The Slatest

Troop Deployment to the Border Will Cost $220 Million, and the Pentagon Seems to Think It’s a Waste

Army soldiers in Texas transporting food.
U.S. Army soldiers from Fort Riley, Kansas, unload Meals Ready to Eat in Donna, Texas, after arriving to the port of entry at the U.S.-Mexico border on Sunday.
John Moore/Getty Images

The troops deployed to the southern U.S. border to support existing border authorities once a band of Honduran migrants completes its journey from southern Mexico will cost $220 million, CNBC reported, citing two anonymous sources.

There are about 4,000 troops near the border since this weekend and, ultimately a total of 15,000 could be deployed if Trump gets his way. According to documents detailed by Newsweek and the Washington Post, the military itself expects only “a small percentage of the migrants will likely reach the border.” A risk assessment by the Defense Department “found that the caravan did not pose a threat to the United States,” and that “the caravan would take about a month and a half to get to the U.S. border,” according to CNBC.
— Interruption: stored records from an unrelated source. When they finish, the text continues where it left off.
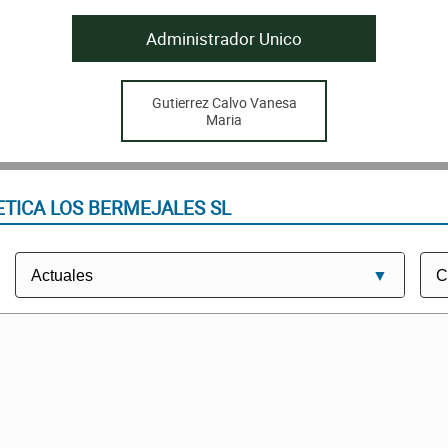
Administrador Unico
Gutierrez Calvo Vanesa
Maria
TICA LOS BERMEJALES SL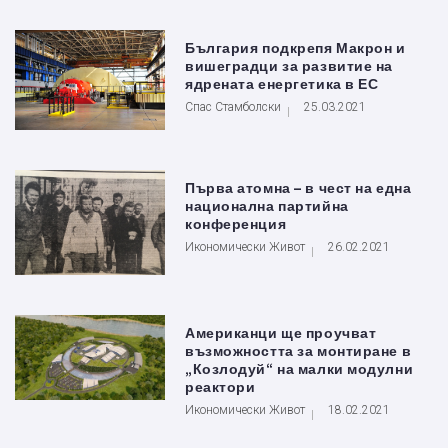
България подкрепя Макрон и
вишеградци за развитие на
ядрената енергетика в ЕС
Спас Стамболски
25.03.2021
Първа атомна – в чест на една
национална партийна
конференция
Икономически Живот
26.02.2021
Американци ще проучват
възможността за монтиране в
„Козлодуй“ на малки модулни
реактори
Икономически Живот
18.02.2021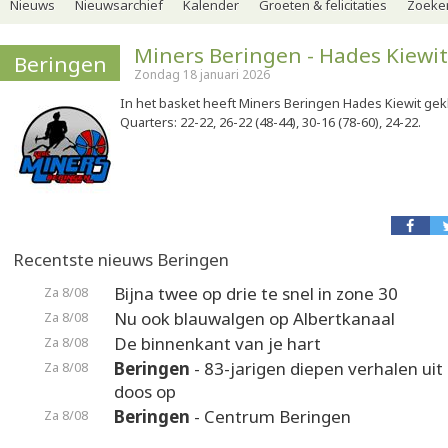
Nieuws
Nieuwsarchief
Kalender
Groeten & felicitaties
Zoeker
Miners Beringen - Hades Kiewit
Beringen
Zondag 18 januari 2026
In het basket heeft Miners Beringen Hades Kiewit ge
Quarters: 22-22, 26-22 (48-44), 30-16 (78-60), 24-22.
Recentste nieuws Beringen
Bijna twee op drie te snel in zone 30
Za 8/08
Nu ook blauwalgen op Albertkanaal
Za 8/08
De binnenkant van je hart
Za 8/08
Beringen
- 83-jarigen diepen verhalen uit
Za 8/08
doos op
Beringen
- Centrum Beringen
Za 8/08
So far troops at the border have been seen laying down barbed wire. Active duty servicemembers can’t act as law enforcement officers in the United States, leaving the troops at the border to support the authorities already there.

About 4,000 migrants are in Veracruz, according to the Associated Press, and are heading for Mexico City next. Other groups of migrants are making their way north from the Mexican states of Oaxaca and Chiapas farther to the south. Mexican authorities said there were “more than 5,000 migrants in total currently moving through southern Mexico via caravans or in smaller groups,” according to the AP. Almost 3,000 migrants have “pursued refugee status” in Mexico since the caravans starting entering the country last month.
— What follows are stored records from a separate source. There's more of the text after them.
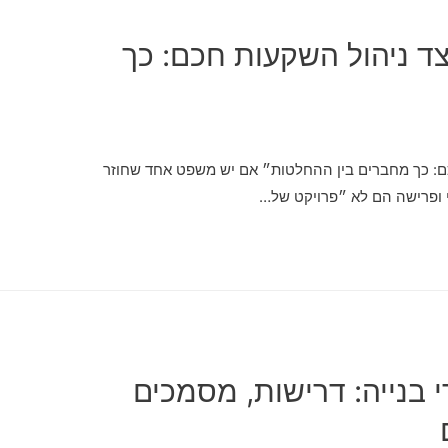
צד ניהול השקעות חכם: כך
כם: כך מחברים בין ההחלטות״ אם יש משפט אחד שחוזר
י ופרישה הם לא ״פרויקט של…
 בנייה: דרישות, מסמכים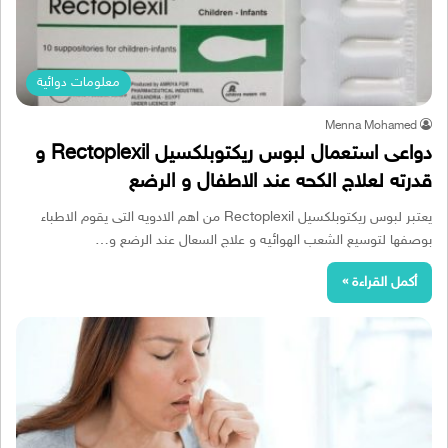
معلومات دوائية
Menna Mohamed
دواعى استعمال لبوس ريكتوبلكسيل Rectoplexil و
قدرته لعلاج الكحه عند الاطفال و الرضع
يعتبر لبوس ريكتوبلكسيل Rectoplexil من اهم الادويه التى يقوم الاطباء
بوصفها لتوسيع الشعب الهوائيه و علاج السعال عند الرضع و…
أكمل القراءة »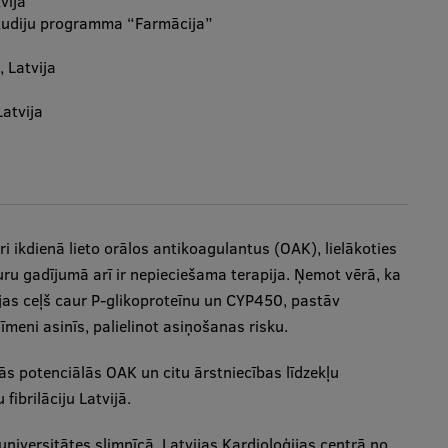
vija
tudiju programma “Farmācija”
 Latvija
Latvija
uri ikdienā lieto orālos antikoagulantus (OAK), lielākoties
uru gadījumā arī ir nepieciešama terapija. Ņemot vērā, ka
jas ceļš caur P-glikoproteīnu un CYP450, pastāv
īmeni asinīs, palielinot asiņošanas risku.
s potenciālās OAK un citu ārstniecības līdzekļu
fibrilāciju Latvijā.
universitātes slimnīcā, Latvijas Kardioloģijas centrā no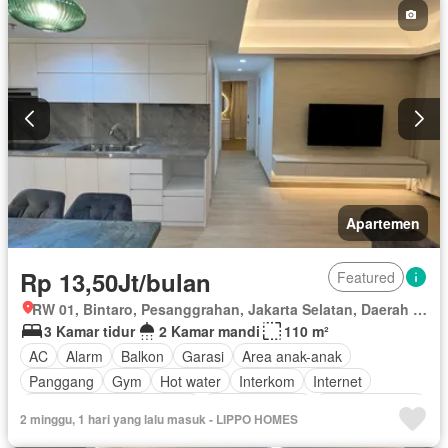
Keamanan 24 jam
Lapangan tenis
Televisi
Teras
Air
Kabel video
Wifi
Tangki air
Berperabot lengkap
Apartemen
Rp 13,50Jt/bulan
Featured
RW 01, Bintaro, Pesanggrahan, Jakarta Selatan, Daerah Khusus Ibukota Jakarta
3 Kamar tidur
2 Kamar mandi
110 m²
AC
Alarm
Balkon
Garasi
Area anak-anak
Panggang
Gym
Hot water
Interkom
Internet
Outdoor entertaining area
Pay TV access
Secure parking
2 minggu, 1 hari yang lalu masuk - LIPPO HOMES
Keamanan
Kolam renang
Telephone
Teras
Televisi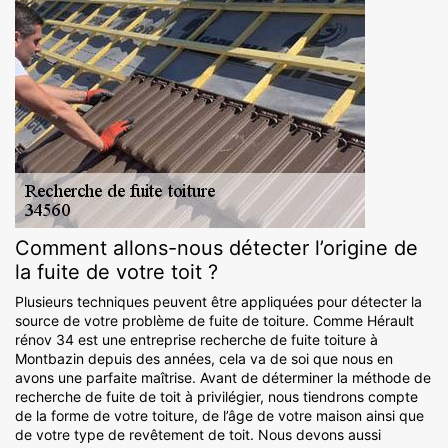
Comment allons-nous détecter l’origine de
la fuite de votre toit ?
Plusieurs techniques peuvent être appliquées pour détecter la
source de votre problème de fuite de toiture. Comme Hérault
rénov 34 est une entreprise recherche de fuite toiture à
Montbazin depuis des années, cela va de soi que nous en
avons une parfaite maîtrise. Avant de déterminer la méthode de
recherche de fuite de toit à privilégier, nous tiendrons compte
de la forme de votre toiture, de l’âge de votre maison ainsi que
de votre type de revêtement de toit. Nous devons aussi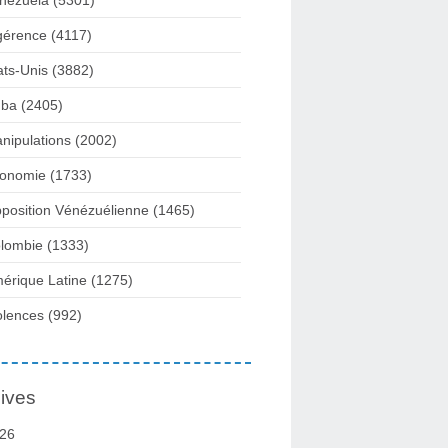
nezuela
(5301)
gérence
(4117)
ats-Unis
(3882)
ba
(2405)
nipulations
(2002)
onomie
(1733)
position Vénézuélienne
(1465)
lombie
(1333)
érique Latine
(1275)
olences
(992)
ives
26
This hasn’t stopped President Trump from exploiting the caravan—and the supposed threat of migration from Mexico and Central American more generally—as one of his central pitches to voters ahead of the midterm elections Tuesday. In a speech from the White House on Thursday, which some expected to announce an overhaul to asylum policy, Trump instead gave his typical campaign speech about immigration.

The Trump campaign bought airtime on Sunday Night Football for an ad featuring a Mexican who killed two California sheriff’s deputies while being illegally present in the U.S. Trump had previously tweeted a version of the ad, which falsely blamed Democrats for letting the man into the country, and CNN had refused to run it because it was racist. NBC announced Monday morning that the ad was “insensitive” and that the network would “cease airing it across our properties as soon as possible.”